10:47 AM, 22nd July 2020, About 4 years ago

That is an excellent letter. Well done.

Elisabeth Beckett

11:08 AM, 22nd July 2020, About 4 years ago

Great letter. Let us know if you have a response.

Smartermind

11:15 AM, 22nd July 2020, About 4 years ago

Reply to the comment left by Alfington at 22/07/2020 - 10:47
Almost, would have been better without all the snide remarks in the brackets. Give the legitimate reasons for not taking a risk with housing benefit tenants without attacking everyone and everything - leave the secondary issues (eg the role of shelter, the flaws in the civil justice system etc) for another debate.

Ray Lancaster

11:17 AM, 22nd July 2020, About 4 years ago

Great letter. Spot on.

LPrince

11:41 AM, 22nd July 2020, About 4 years ago

Excellent letter. Thank you for speaking up.

**Tasks to complete:**
a – Reproduce word for word the part of the comment thread that opens with the words containing "Reply to the" and closes with "for another debate.".
b – List each distinct clock time that appears in the comment thread.
The lines that come next have no connection to the comment thread.

**Data excerpt:**
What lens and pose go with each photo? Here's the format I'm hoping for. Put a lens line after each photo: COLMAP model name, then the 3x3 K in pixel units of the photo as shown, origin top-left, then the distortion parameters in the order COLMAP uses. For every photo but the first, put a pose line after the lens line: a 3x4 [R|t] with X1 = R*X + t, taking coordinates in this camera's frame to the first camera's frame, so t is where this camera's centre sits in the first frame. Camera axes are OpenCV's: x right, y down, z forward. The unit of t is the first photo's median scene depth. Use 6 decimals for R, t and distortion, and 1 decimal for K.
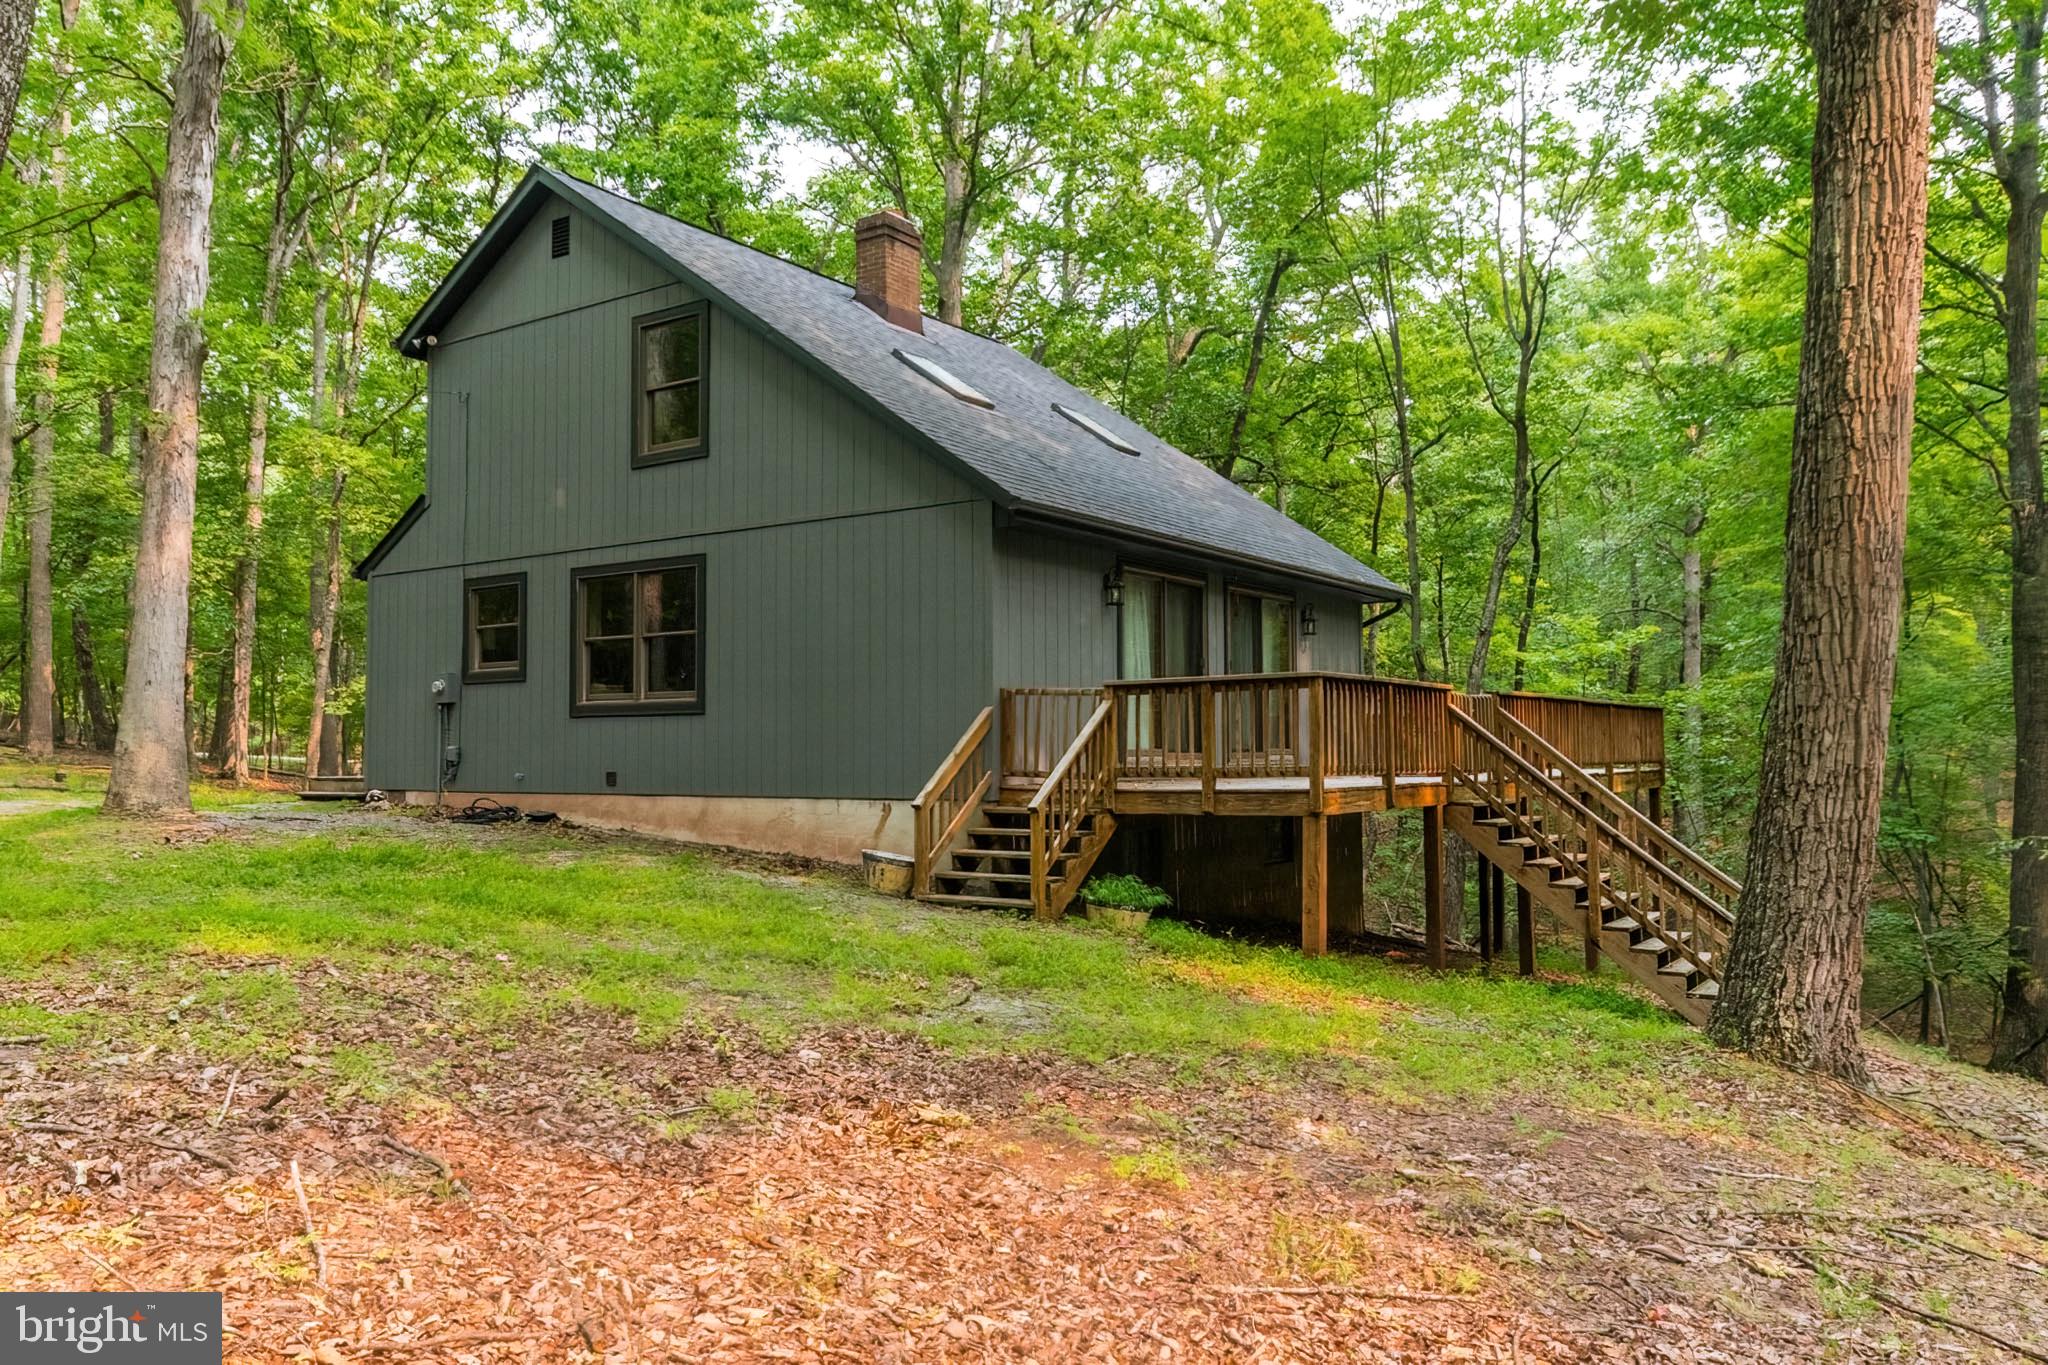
lens RADIAL K [[1520.6, 0, 1024.0], [0, 1520.6, 682.5], [0, 0, 1]] dist [-0.002201, -0.000619]
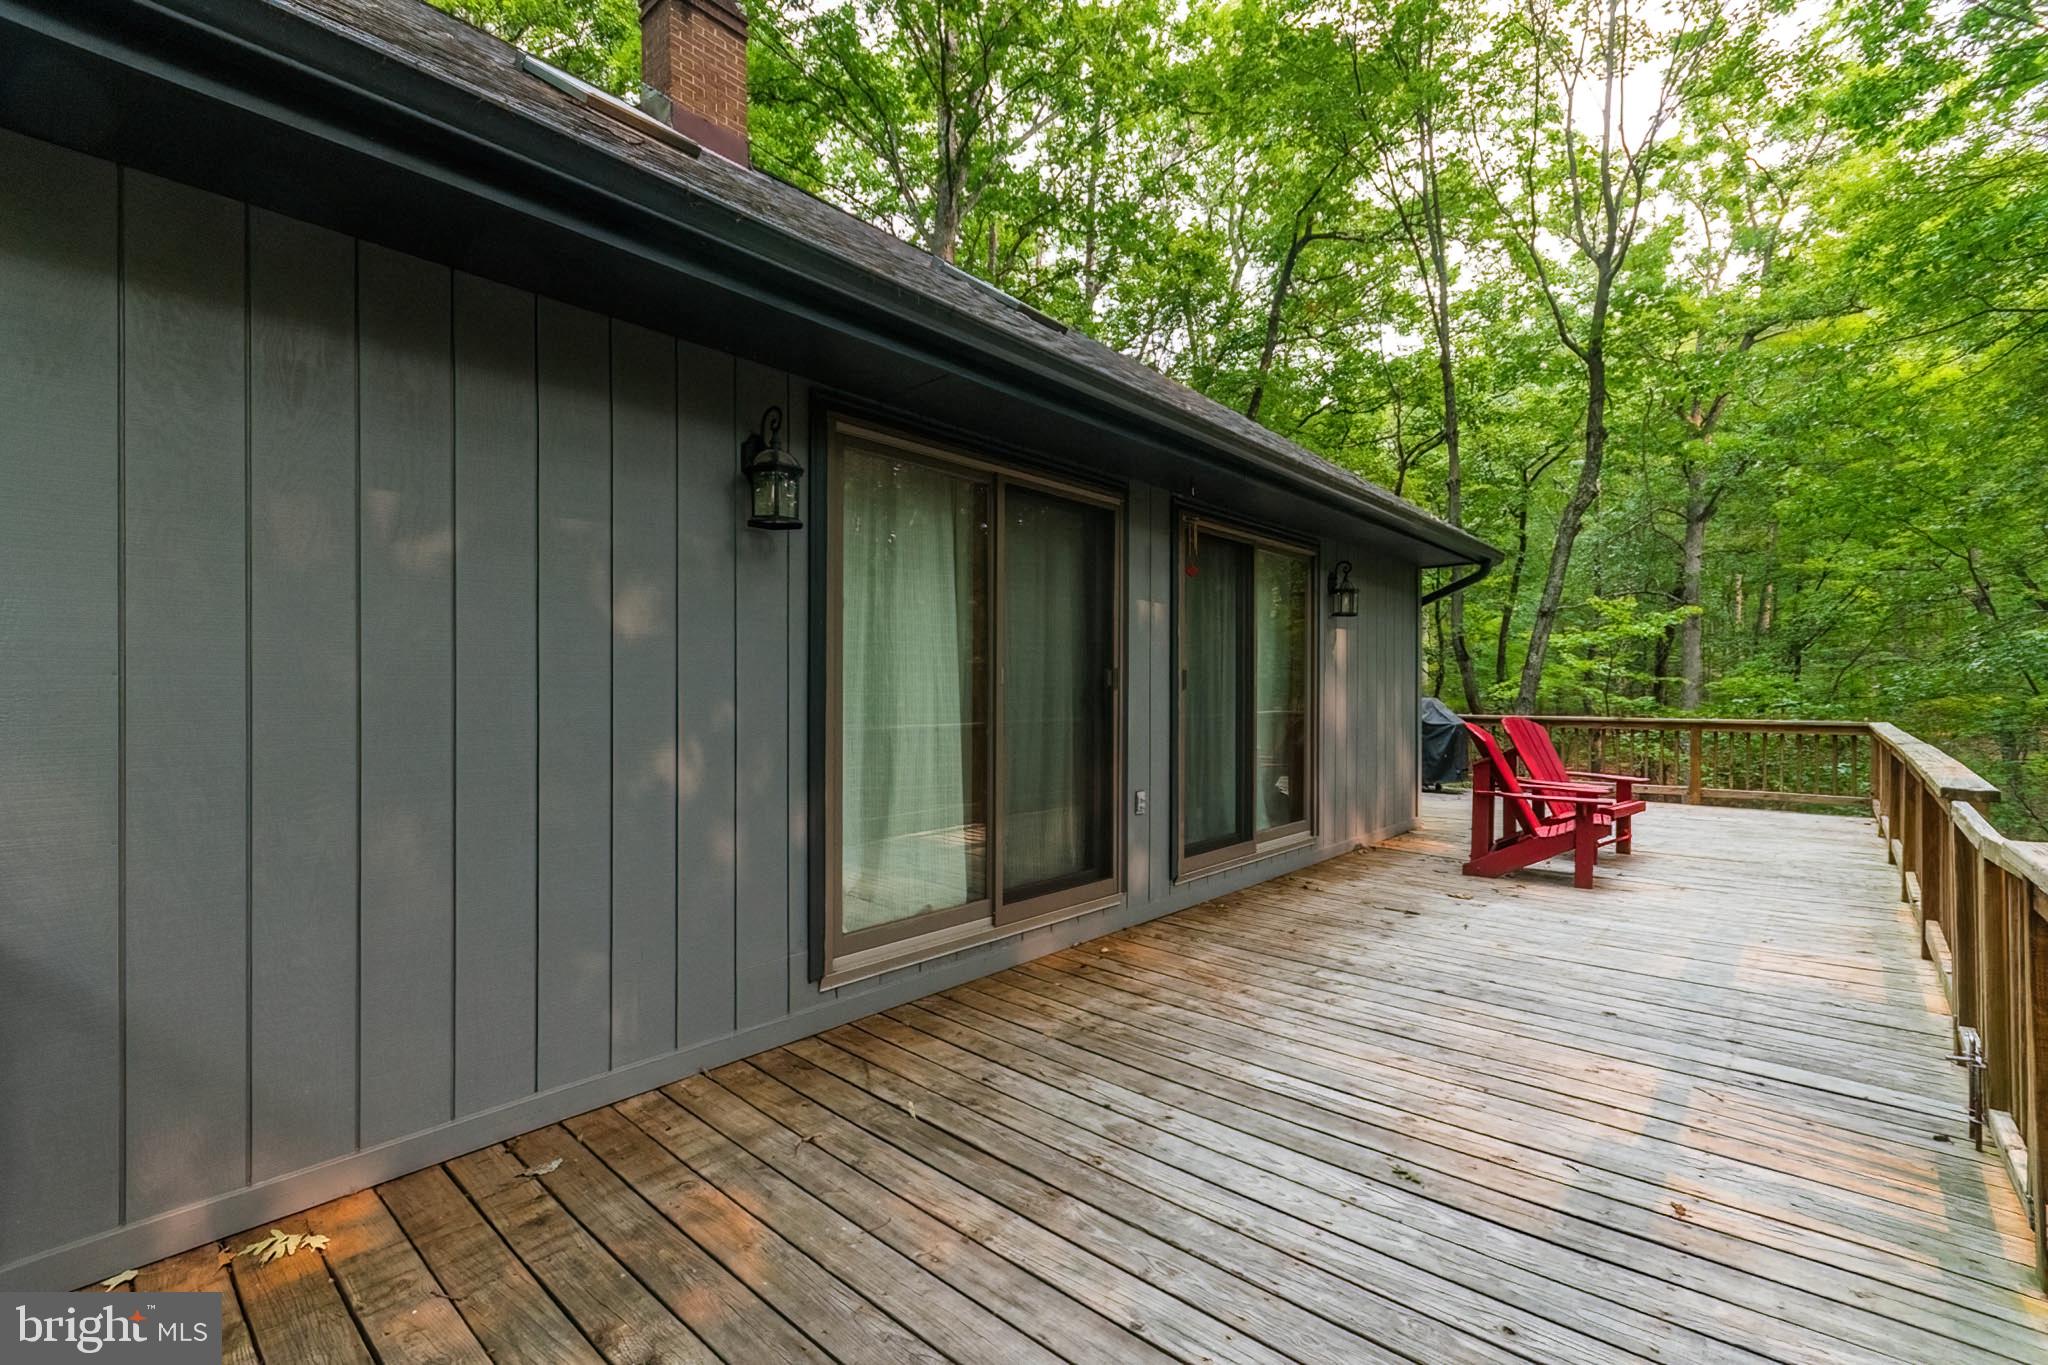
lens RADIAL K [[898.4, 0, 1019.0], [0, 898.4, 695.7], [0, 0, 1]] dist [0.004429, 0.000240]
pose [[0.992043, -0.008708, -0.125595, 0.100880], [0.013907, 0.999080, 0.040577, -0.015481], [0.125126, -0.042001, 0.991251, 0.598940]]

**Results by task:**
a –
Reply to the comment left by Alfington at 22/07/2020 - 10:47
Almost, would have been better without all the snide remarks in the brackets. Give the legitimate reasons for not taking a risk with housing benefit tenants without attacking everyone and everything - leave the secondary issues (eg the role of shelter, the flaws in the civil justice system etc) for another debate.

b – 10:47 AM, 11:08 AM, 11:15 AM, 11:17 AM, 11:41 AM